Now, first of all we must define what I mean by the edges. Every time frame, and therefore every trading style, can be broken down into three trends: up, down and sideways. When a market is consolidating, or basing, the edges are very obvious. In this chart, I’ve marked 3 obvious sideways trends (each area can be called a base) with short blue lines where price paused for a few candles before beginning a new trend. In all 3 cases, the trend was to the downside, coincidentally. I’ve also marked a much larger and longer base with the two pink lines. For clarity’s sake, all zones are roughly marked instead of using our more specific supply and demand zones.
Depending on your trading style, meaning, how long you plan on spending in a trade, you could have played the smaller zones (marked in blue) back and forth, long and short, until price broke out of the zone. These smaller forex trades aren’t displayed on the chart, but they could have earned you in the neighborhood of 20-40 pips per side.
For the larger pink zone, trading on the long side at the 2 lower arrows should have earned you about 60 pips. On the short side, at the top downward pointing pink arrow, the short should have earned around 2-300 hundred pips.
So now the question is, where are the edges in a trending market?

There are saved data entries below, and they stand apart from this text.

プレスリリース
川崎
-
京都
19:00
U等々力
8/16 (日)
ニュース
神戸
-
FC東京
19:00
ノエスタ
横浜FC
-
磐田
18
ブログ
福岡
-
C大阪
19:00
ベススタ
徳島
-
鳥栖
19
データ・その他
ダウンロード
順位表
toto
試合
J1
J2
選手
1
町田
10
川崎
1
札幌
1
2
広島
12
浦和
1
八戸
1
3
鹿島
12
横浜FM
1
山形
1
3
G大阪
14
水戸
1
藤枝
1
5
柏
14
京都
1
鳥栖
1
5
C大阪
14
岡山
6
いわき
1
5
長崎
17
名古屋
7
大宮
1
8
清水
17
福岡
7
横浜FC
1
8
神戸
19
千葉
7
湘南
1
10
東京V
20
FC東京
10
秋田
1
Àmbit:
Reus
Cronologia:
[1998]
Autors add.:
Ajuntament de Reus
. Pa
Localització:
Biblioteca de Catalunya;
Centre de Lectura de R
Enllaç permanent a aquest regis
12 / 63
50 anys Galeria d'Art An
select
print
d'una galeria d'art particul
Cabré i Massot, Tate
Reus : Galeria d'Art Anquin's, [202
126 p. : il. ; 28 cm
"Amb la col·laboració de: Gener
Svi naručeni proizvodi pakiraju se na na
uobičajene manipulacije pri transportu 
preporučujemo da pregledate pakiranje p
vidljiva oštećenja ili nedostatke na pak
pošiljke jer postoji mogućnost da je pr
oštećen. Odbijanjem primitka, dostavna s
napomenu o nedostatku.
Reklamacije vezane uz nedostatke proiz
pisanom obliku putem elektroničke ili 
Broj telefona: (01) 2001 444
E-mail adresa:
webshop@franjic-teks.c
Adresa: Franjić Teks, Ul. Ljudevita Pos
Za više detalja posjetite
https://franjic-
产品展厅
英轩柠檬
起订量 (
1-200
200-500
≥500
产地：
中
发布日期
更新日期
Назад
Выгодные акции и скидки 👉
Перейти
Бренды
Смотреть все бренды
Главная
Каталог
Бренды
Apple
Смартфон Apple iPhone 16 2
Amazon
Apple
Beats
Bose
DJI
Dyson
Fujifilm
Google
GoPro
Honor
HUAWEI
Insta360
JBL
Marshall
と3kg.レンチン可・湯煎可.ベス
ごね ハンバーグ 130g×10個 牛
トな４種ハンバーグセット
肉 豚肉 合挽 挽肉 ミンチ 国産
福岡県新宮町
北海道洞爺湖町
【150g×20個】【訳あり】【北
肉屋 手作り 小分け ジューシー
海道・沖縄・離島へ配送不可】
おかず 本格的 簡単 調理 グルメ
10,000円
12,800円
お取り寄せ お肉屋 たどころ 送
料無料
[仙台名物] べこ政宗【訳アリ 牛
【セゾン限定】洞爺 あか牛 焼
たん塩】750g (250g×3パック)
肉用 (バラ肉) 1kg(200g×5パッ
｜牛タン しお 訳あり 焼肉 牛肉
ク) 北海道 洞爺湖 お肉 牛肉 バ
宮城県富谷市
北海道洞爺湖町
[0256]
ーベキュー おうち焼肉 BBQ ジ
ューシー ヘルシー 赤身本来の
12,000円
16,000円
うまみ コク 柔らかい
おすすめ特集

Using the same EURUSD pair but going out to a larger, weekly timeframe shows a pretty clear downtrend for the past several months. In a downtrend, we prefer to stick with the dominant direction, so short forex trades for our conservative traders! The four blue arrows show where the trader should be looking for short trades in supply zones. Again, each trade would be worth anywhere from 100-300 pips. The more conservative trader will be able to use the bottom edge in a downtrend for profit targets, then patiently wait to re-enter on the short side.
Our more aggressive traders may look to go long, against the trend by playing retracements. Going against the trend is harder, and generally means going for smaller profit targets.

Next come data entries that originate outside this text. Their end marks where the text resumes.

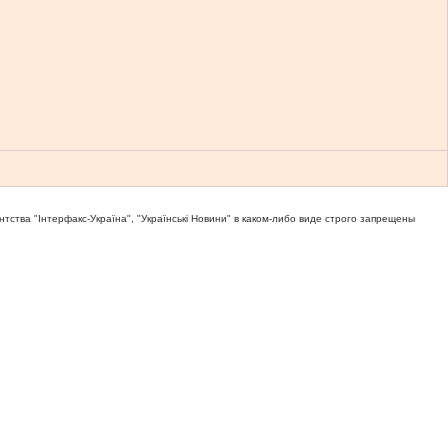
тва "Iнтерфакс-Україна", "Українськi Новини" в каком-либо виде строго запрещены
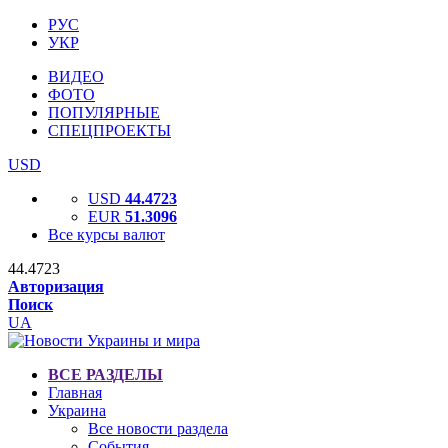
РУС
УКР
ВИДЕО
ФОТО
ПОПУЛЯРНЫЕ
СПЕЦПРОЕКТЫ
USD
USD
44.4723
EUR
51.3096
Все курсы валют
44.4723
Авторизация
Поиск
UA
ВСЕ РАЗДЕЛЫ
Главная
Украина
Все новости раздела
События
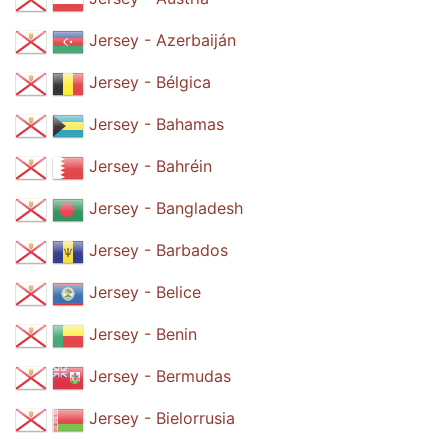
Jersey - Azerbaiján
Jersey - Bélgica
Jersey - Bahamas
Jersey - Bahréin
Jersey - Bangladesh
Jersey - Barbados
Jersey - Belice
Jersey - Benin
Jersey - Bermudas
Jersey - Bielorrusia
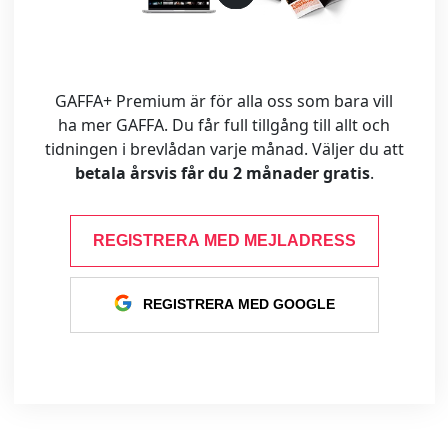
GAFFA+ Premium är för alla oss som bara vill
ha mer GAFFA. Du får full tillgång till allt och
tidningen i brevlådan varje månad. Väljer du att
betala årsvis får du 2 månader gratis
.
REGISTRERA MED MEJLADRESS
REGISTRERA MED GOOGLE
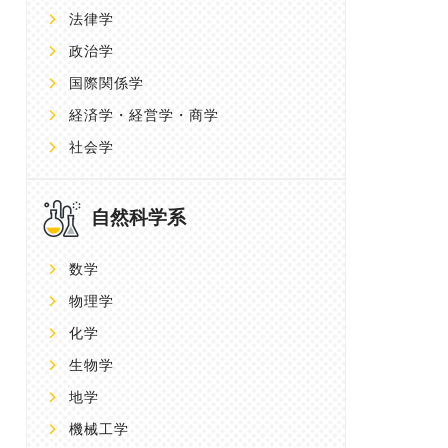
法律学
政治学
国際関係学
経済学・経営学・商学
社会学
自然科学系
数学
物理学
化学
生物学
地学
機械工学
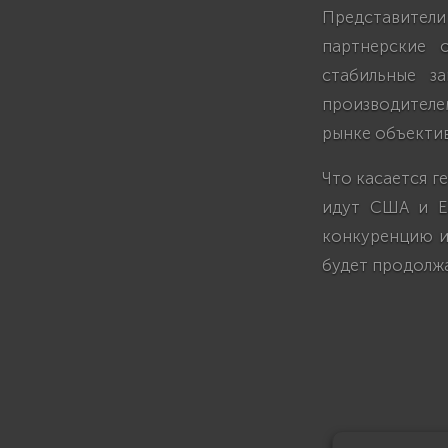
Представител
партнерские 
стабильные за
производителем
рынке объекти
Что касается г
идут США и Ев
конкуренцию и
будет продолжа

In an uptrend, to trade the edges the conservative trader will look to go long in that uptrend, near the lower edge in a demand zone. On this 60-minute EURGBP chart, this trader had at least 3 possible long entries, worth anywhere from 50-100 pips.

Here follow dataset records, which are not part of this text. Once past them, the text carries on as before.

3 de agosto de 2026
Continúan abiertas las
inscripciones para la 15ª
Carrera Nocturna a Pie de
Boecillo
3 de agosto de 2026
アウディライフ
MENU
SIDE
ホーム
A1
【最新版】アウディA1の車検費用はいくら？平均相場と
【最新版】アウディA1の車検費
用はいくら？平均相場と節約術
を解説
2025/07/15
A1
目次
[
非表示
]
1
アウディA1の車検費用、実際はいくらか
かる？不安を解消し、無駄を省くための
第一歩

So how do we define the edges? Personally, I’m just using the obvious swing lows and swing highs. Because of our decentralized market when trading spot forex, I don’t need to be as specific as trading a centralized market like futures or stocks. This is why my trendlines, as they are called, don’t line up perfectly as some others would have you draw.
Another important thing to remember is that our task as traders is to keep our losses small and let our winners run! When trading the edges, your losses should remain very small in relation to the winning trades. In addition, you should be taking fewer trades, because you won’t be forcing trades in the middle, away from the edges. Our recommended reward to risk ratio is 3:1, meaning I’ll risk $1 for every $3 of potential reward. However, when adopting this technique, I believe your reward to risk ratio should rise dramatically, to 5:1 or even 10:1 ratios.